Crock Pots and Slow Cookers: Like Turtles and Turtles

April 26, 2023 0 Comments

When it comes to cooking, a slow cooker is a slow cooker, but not all slow cookers are slow cookers.

So what is the difference?

A slow cooker is a small kitchen appliance that uses moist heat for long periods of time to cook food. They typically have three parts: a glass lid, a round or oval ceramic or porcelain pot, and a round or oval heating element that the pot fits snugly into. They come in a variety of sizes ranging from 16 oz. to 9 quarts or larger, with 5 to 6 quart sizes being the most common. They typically have two heat settings that offer continuous heat: high (about 300 degrees Fahrenheit) and low (about 200 degrees Fahrenheit) and surround the pot heating from the sides.

Slow cookers are also small kitchen appliances that use moist heat over a long period of time to cook food. They also have three parts: a glass lid, a pot, and a heating element. So what is the difference? Slow cookers generally describe a pot that sits on a hot plate and has many different temperature settings, usually notated with numbers one through five. The heat works in cycles, turning on and off. Because the heating element doesn’t surround the pot and cooks from the sides (and isn’t continuous), burning food is more easily achieved with a slow cooker. But who wants to achieve that?

Slow cookers are sometimes called slow cookers, but a true slow cooker (with the heating element underneath) is not called a slow cooker. The terms are often interchangeable, but perhaps incorrectly.

To further confuse you, what’s the difference between crock pot, crock pot, and crock pot ®?
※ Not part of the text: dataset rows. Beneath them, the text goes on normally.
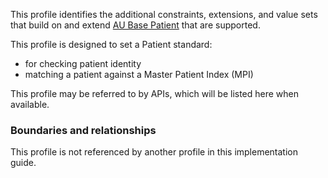This profile identifies the additional constraints, extensions, and value sets that build on and extend [AU Base Patient](http://hl7.org.au/fhir/StructureDefinition/au-patient) that are supported. 

This profile is designed to set a Patient standard:
* for checking patient identity
* matching a patient against a Master Patient Index (MPI) 

This profile may be referred to by APIs, which will be listed here when available.


### Boundaries and relationships
This profile is not referenced by another profile in this implementation guide.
Crock-Pot ® is a registered trademark owned by Rival Industries; note the hyphen, capitalization, and registered symbol. Just like Kleenex ® has replaced the facial tissue as a household name; The Rival trademark has also become a household name. However, this is where it gets grammatically technical. Without the hyphen, capitalization, and trademark symbol, those terms are not the property of Rival, but have the same meaning.
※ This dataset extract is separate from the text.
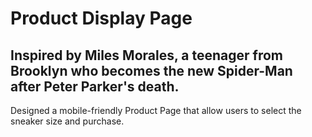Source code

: # Product Display Page
## Inspired by Miles Morales, a teenager from Brooklyn who becomes the new Spider-Man after Peter Parker's death.

Designed a mobile-friendly Product Page that allow users to select the sneaker size and purchase.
In the end, who really cares? If you are shopping for one of these small kitchen appliances, I would recommend buying a crock pot, not a slow cooker. In other words, get one with a heating element that surrounds the entire pot and heats continuously, not just from the bottom in cycles. The bottom line is that both offer the benefits of quick and easy dinner preparation, convenience, and healthy meals at low cost.

Maybe we should change the name to “Best Small Appliance Ever.” But then people might mistake it for your coffee maker. Or is it a coffee maker?